Required task —
Swap "common name" for "vernacular name" in the records starting at the line that contains "genus: Nycticorax" and ending at the line that contains "genus: Atrusca", leaving everything else unchanged. Return only those lines.

______

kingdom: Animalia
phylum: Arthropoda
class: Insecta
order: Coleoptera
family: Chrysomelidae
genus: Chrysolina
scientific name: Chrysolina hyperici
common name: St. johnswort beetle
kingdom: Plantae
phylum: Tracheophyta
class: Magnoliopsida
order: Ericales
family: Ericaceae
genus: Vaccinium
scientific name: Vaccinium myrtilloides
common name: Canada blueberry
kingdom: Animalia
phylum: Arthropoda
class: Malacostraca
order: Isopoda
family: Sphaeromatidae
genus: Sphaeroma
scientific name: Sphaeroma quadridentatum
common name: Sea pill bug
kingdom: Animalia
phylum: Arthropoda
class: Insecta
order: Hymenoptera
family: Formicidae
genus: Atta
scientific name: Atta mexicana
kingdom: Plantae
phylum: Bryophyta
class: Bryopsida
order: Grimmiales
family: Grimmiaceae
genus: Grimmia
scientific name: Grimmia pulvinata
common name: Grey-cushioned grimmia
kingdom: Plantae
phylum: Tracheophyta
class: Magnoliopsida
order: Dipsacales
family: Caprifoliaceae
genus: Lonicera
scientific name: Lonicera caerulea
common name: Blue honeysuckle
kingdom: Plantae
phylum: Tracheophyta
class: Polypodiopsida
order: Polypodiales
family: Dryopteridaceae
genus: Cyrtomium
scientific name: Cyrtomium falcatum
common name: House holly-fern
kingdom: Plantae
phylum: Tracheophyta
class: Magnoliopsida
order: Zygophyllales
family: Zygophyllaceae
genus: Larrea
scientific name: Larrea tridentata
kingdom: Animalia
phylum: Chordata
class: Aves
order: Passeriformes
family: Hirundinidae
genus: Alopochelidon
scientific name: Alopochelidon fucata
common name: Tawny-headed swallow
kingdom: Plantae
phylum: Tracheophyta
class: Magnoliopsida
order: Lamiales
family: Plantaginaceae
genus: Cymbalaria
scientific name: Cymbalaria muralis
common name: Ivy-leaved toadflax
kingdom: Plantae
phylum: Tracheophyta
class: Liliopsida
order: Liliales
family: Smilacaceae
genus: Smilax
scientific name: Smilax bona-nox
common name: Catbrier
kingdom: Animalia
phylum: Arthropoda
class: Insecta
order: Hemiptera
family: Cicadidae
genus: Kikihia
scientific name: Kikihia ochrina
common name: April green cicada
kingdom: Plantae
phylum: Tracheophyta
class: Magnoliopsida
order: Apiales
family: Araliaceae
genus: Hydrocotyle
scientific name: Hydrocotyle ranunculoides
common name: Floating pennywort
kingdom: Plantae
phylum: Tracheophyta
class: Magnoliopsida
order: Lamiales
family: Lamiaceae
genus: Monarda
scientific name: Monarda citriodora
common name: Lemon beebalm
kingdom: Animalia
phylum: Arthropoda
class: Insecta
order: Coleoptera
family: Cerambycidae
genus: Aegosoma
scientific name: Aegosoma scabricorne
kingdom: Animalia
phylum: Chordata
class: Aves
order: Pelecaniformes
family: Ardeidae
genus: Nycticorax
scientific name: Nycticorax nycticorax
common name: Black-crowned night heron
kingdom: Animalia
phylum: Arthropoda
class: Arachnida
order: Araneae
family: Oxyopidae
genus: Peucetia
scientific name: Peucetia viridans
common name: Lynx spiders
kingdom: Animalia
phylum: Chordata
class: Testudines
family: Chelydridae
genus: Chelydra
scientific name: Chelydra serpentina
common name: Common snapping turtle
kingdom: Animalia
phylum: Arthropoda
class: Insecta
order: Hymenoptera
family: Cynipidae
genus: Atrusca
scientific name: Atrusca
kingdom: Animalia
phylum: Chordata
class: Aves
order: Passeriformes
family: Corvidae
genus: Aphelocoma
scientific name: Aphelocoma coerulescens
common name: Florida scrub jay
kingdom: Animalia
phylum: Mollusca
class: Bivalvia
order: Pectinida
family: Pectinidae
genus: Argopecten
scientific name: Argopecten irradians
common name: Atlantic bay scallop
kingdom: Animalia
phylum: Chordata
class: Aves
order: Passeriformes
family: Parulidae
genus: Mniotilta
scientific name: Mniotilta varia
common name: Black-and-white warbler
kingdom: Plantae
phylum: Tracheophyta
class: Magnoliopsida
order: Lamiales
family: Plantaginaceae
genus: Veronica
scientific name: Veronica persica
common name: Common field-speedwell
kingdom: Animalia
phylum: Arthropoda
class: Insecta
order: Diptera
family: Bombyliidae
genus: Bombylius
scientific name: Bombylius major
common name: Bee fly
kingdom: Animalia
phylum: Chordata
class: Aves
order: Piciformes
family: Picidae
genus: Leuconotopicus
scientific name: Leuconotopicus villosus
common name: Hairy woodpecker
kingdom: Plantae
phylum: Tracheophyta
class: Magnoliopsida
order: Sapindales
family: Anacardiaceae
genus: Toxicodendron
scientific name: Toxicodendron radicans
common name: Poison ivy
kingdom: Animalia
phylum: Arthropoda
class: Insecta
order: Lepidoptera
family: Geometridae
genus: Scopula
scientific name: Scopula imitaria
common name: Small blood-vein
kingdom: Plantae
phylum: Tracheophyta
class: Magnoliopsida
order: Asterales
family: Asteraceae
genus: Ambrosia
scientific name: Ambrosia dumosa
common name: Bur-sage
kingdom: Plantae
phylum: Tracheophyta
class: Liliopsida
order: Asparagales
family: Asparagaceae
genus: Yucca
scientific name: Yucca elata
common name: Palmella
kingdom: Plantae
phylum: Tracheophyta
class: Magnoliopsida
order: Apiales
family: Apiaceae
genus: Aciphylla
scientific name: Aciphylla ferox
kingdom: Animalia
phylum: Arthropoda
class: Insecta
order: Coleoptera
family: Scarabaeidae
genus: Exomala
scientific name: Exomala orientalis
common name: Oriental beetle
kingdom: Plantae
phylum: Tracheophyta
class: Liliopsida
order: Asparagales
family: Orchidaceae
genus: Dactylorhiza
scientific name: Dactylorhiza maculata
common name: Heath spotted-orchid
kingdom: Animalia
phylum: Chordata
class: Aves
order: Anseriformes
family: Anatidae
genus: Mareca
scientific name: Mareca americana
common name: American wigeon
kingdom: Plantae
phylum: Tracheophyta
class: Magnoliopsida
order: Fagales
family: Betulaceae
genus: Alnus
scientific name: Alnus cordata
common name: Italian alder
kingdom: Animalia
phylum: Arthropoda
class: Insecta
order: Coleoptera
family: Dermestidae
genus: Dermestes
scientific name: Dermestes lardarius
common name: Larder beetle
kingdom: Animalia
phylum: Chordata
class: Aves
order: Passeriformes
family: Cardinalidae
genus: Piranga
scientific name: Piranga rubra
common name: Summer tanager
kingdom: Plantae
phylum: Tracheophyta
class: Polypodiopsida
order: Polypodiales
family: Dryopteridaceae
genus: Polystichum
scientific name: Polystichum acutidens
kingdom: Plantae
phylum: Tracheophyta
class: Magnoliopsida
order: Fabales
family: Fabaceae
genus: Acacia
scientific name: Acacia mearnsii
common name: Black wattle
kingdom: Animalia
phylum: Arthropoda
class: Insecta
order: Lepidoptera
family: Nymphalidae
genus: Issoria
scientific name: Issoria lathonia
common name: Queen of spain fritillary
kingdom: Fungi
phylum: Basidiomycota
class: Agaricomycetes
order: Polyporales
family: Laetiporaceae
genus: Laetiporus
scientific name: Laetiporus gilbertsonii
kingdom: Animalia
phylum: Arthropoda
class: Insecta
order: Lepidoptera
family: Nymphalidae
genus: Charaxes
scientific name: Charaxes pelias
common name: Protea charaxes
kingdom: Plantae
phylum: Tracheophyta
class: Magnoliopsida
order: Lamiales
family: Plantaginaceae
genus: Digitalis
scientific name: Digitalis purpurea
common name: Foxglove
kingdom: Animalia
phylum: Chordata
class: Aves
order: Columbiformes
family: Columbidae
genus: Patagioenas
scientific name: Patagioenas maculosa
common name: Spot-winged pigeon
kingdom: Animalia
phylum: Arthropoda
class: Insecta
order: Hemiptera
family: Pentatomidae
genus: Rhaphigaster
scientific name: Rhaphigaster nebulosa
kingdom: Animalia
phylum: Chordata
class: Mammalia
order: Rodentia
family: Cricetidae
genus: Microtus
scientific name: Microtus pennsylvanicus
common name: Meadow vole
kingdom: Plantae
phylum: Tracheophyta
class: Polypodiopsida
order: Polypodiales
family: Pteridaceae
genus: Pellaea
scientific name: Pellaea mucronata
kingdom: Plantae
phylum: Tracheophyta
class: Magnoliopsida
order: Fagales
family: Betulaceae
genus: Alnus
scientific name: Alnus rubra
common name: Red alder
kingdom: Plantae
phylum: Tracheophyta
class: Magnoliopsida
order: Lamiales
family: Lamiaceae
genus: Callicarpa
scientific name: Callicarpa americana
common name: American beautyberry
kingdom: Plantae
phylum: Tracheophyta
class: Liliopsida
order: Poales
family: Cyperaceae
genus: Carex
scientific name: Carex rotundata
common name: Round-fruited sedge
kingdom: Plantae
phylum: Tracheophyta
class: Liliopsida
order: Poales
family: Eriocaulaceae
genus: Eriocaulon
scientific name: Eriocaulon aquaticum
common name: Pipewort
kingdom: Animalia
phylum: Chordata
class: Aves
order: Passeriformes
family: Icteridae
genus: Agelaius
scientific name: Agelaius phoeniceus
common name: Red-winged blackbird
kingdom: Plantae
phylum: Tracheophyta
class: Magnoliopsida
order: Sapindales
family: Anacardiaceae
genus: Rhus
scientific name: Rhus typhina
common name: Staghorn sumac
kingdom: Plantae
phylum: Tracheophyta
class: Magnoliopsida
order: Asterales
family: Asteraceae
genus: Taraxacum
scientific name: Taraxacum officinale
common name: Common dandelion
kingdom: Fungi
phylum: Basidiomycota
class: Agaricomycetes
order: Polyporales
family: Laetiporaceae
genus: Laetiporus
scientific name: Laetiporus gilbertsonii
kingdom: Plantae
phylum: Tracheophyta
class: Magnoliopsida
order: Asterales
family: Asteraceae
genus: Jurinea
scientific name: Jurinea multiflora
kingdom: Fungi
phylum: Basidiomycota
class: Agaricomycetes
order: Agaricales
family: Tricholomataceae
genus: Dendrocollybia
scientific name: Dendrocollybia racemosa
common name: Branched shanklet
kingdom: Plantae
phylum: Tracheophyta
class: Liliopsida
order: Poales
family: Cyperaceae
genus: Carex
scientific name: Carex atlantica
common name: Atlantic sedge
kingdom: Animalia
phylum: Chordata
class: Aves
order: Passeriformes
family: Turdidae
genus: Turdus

______

Response to this task —
genus: Nycticorax
scientific name: Nycticorax nycticorax
vernacular name: Black-crowned night heron
kingdom: Animalia
phylum: Arthropoda
class: Arachnida
order: Araneae
family: Oxyopidae
genus: Peucetia
scientific name: Peucetia viridans
vernacular name: Lynx spiders
kingdom: Animalia
phylum: Chordata
class: Testudines
family: Chelydridae
genus: Chelydra
scientific name: Chelydra serpentina
vernacular name: Common snapping turtle
kingdom: Animalia
phylum: Arthropoda
class: Insecta
order: Hymenoptera
family: Cynipidae
genus: Atrusca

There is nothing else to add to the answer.